Countries/Jurisdictions of Primary Concern - Rwanda
Rwanda is not an offshore or financial center. The Rwandan financial system remains relatively unsophisticated, although the number of electronic fund transfers and credit card transactions is rising. Money transfers by cell phone are becoming common. While the black market for smuggled goods is limited, the smuggling of tin, tantalum, tungsten, and gold from the neighboring Democratic Republic of the Congo generates funds that may be laundered through Rwanda’s financial system. The scope of this smuggling is difficult to quantify.
For additional information focusing on terrorist financing, please refer to the Department of State’s Country Reports on Terrorism, which can be found at: //2009-2017.state.gov/j/ct/rls/crt/
DO FINANCIAL INSTITUTIONS ENGAGE IN CURRENCY TRANSACTIONS RELATED TO INTERNATIONAL NARCOTICS TRAFFICKING THAT INCLUDE SIGNIFICANT AMOUNTS OF US CURRENCY; CURRENCY DERIVED FROM ILLEGAL SALES IN THE U.S.; OR ILLEGAL DRUG SALES THAT OTHERWISE SIGNIFICANTLY AFFECT THE U.S.: NO
CRIMINALIZATION OF MONEY LAUNDERING:
“All serious crimes” approach or “list” approach to predicate crimes: All serious crimes
Are legal persons covered: criminally: YES civilly: YES
KNOW-YOUR-CUSTOMER (KYC) RULES:
Enhanced due diligence procedures for PEPs: Foreign: YES Domestic: YES
KYC covered entities: Banks, private legal practitioners, auditors, real estate agents, high-value traders, casino and lottery owners, mobile network operators, travel agencies, and non-governmental organizations (NGOs)
Number of STRs received and time frame: Not available
Number of CTRs received and time frame: Not applicable
STR covered entities: Banks, private legal practitioners, auditors, real estate agents, high-value traders, casino and lottery owners, travel agencies, and NGOs
MONEY LAUNDERING CRIMINAL PROSECUTIONS/CONVICTIONS:
Prosecutions: 0 in 2013
Convictions: 0 in 2013
RECORDS EXCHANGE MECHANISM:
With U.S.: MLAT: NO Other mechanism: NO
With other governments/jurisdictions: YES
Rwanda is not a member of a FATF-style regional body (FSRB).
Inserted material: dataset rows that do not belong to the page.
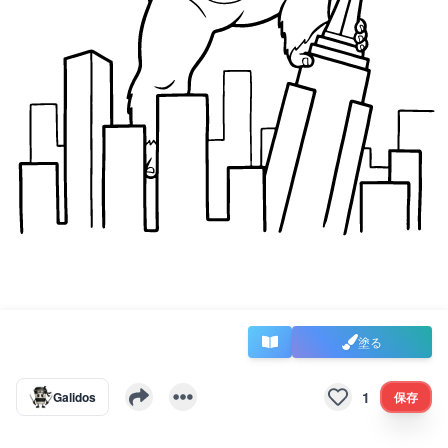
塗る
1
Galidos
保存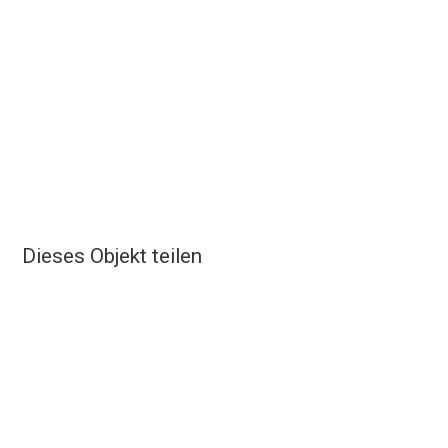
Dieses Objekt teilen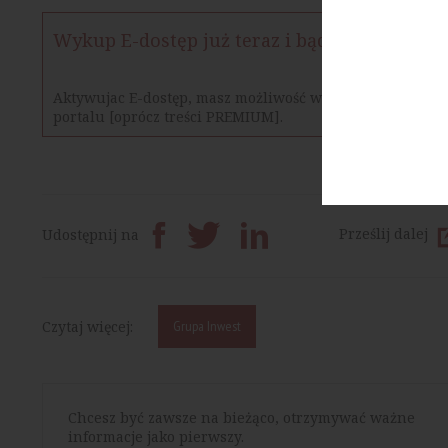
Wykup E-dostęp już teraz i bądź na bieżąco
Aktywujac E-dostęp, masz możliwość w określonym czasie
portalu [oprócz treści PREMIUM].
Prześlij dalej
Udostępnij na
Czytaj więcej:
Grupa Inwest
Chcesz być zawsze na bieżąco, otrzymywać ważne
informacje jako pierwszy.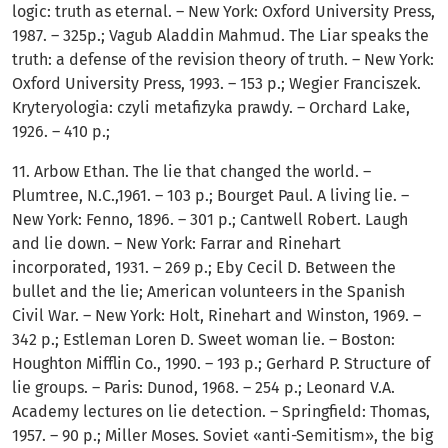
logic: truth аs eternal. – New York: Oxford University Press,
1987. – 325p.; Vagub Aladdin Mahmud. The Liar speaks the
truth: a defense of the revision theory of truth. – New York:
Oxford University Press, 1993. – 153 p.; Wegier Franciszek.
Kryteryologia: czyli metafizyka prawdy. – Orchard Lake,
1926. – 410 p.;
11. Arbow Ethan. The lie that changed the world. –
Plumtree, N.C.,1961. – 103 p.; Bourget Paul. A living lie. –
New York: Fenno, 1896. – 301 p.; Cantwell Robert. Laugh
and lie down. – New York: Farrar and Rinehart
incorporated, 1931. – 269 p.; Eby Cecil D. Between the
bullet and the lie; American volunteers in the Spanish
Civil War. – New York: Holt, Rinehart and Winston, 1969. –
342 p.; Estleman Loren D. Sweet woman lie. – Boston:
Houghton Mifflin Co., 1990. – 193 p.; Gerhard P. Structure of
lie groups. – Paris: Dunod, 1968. – 254 p.; Leonard V.A.
Academy lectures on lie detection. – Springfield: Thomas,
1957. – 90 p.; Miller Moses. Soviet «anti-Semitism», the big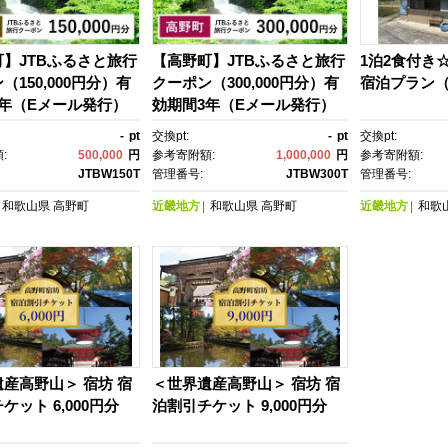
】JTBふるさと旅行
【高野町】JTBふるさと旅行
1泊2食付き
（150,000円分）有
クーポン（300,000円分）有
宿泊プラン（
3年（Eメール発行）
効期間3年（Eメール発行）
トラベル 予約 国内旅
｜旅行 トラベル 予約 国内旅
-
pt
交換pt:
-
pt
交換pt:
 宿泊 観光 体験 旅行
行 JTB 宿泊 観光 体験 旅行
:
500,000
円
参考寄附額:
1,000,000
円
参考寄附額:
券 旅行予約 ホテ
券 宿泊券 旅行予約 ホテ
JTBW150T
管理番号:
JTBW300T
管理番号:
 チケット 子供 子連
ル 旅館 チケット 子供 子連
和歌山県
高野町
近畿地方
和歌山県
高野町
近畿地方
和歌
プル 家族 人気 おすす
れ カップル 家族 人気 おすす
クーポン 店頭 オンラ
め 旅行クーポン 店頭 オンラ
ット予約 電話 有効期
イン ネット予約 電話 有効期
間3年
産高野山＞ 宿坊 宿
＜世界遺産高野山＞ 宿坊 宿
ケット 6,000円分
泊割引チケット 9,000円分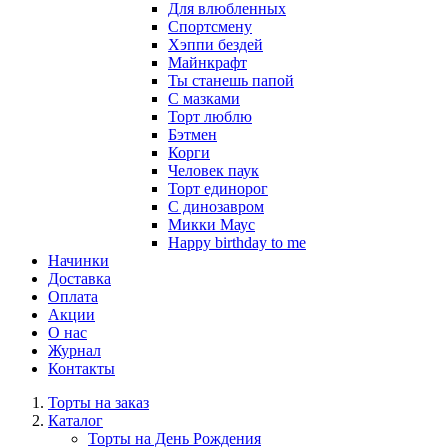
Для влюбленных
Спортсмену
Хэппи бездей
Майнкрафт
Ты станешь папой
С мазками
Торт люблю
Бэтмен
Корги
Человек паук
Торт единорог
С динозавром
Микки Маус
Happy birthday to me
Начинки
Доставка
Оплата
Акции
О нас
Журнал
Контакты
Торты на заказ
Каталог
Торты на День Рождения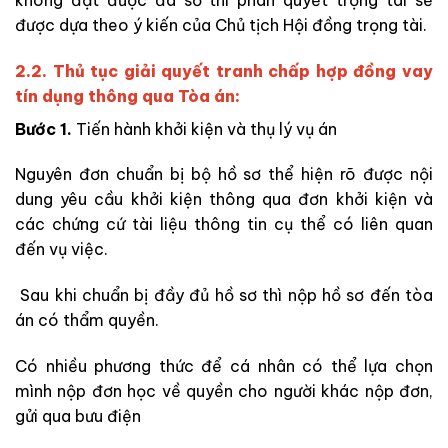
được dựa theo ý kiến của Chủ tịch Hội đồng trọng tài.
2.2. Thủ tục giải quyết tranh chấp hợp đồng vay
tín dụng thông qua Tòa án:
Bước 1.
Tiến hành khởi kiện và thụ lý vụ án
Nguyên đơn chuẩn bị bộ hồ sơ thể hiện rõ được nội
dung yêu cầu khởi kiện thông qua đơn khởi kiện và
các chứng cứ tài liệu thông tin cụ thể có liên quan
đến vụ việc.
Sau khi chuẩn bị đầy đủ hồ sơ thì nộp hồ sơ đến tòa
án có thẩm quyền.
Có nhiều phương thức để cá nhân có thể lựa chọn
mình nộp đơn học về quyền cho người khác nộp đơn,
gửi qua bưu điện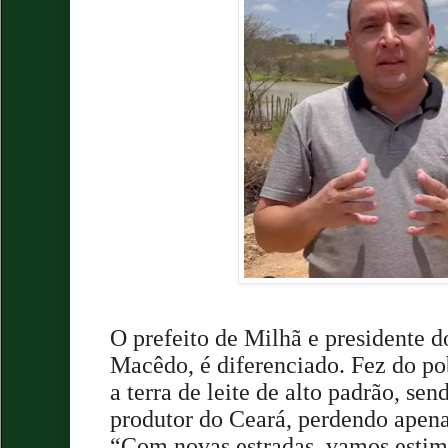
O prefeito de Milhã e presidente d
Macêdo, é diferenciado. Fez do p
a terra de leite de alto padrão, se
produtor do Ceará, perdendo apen
“Com novas estradas, vamos estim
ENFORCEMENT AND IMPLEMENTATION ISSUES AND COMMENTS:
The establishment of a financial intelligence unit (FIU) within the Rwanda National Police has improved monitoring of the financial system. This improvement, however, has not yet led to an increase in prosecutions and convictions related to financial crimes. In general, relevant agencies of the Government of Rwanda need further training, resources, and technical expertise to effectively investigate and enforce laws concerning money laundering and terrorism financing.
Under Rwandan law, all foreign currency transactions in excess of $20,000 or its equivalent are documented and reported to the Central Bank. Any transaction of any type in excess of $1 million must be reported as a suspicious transaction. These thresholds should be reviewed to determine if they are appropriate, given the average size of transactions in the Rwandan financial system, and should be adjusted, if necessary.
Rwanda should provide safe harbor protections for its reporting entities, seek to provide training and resources for its competent authorities, ensure its FIU’s ability to operate free of undue influence, and pursue membership in a FSRB.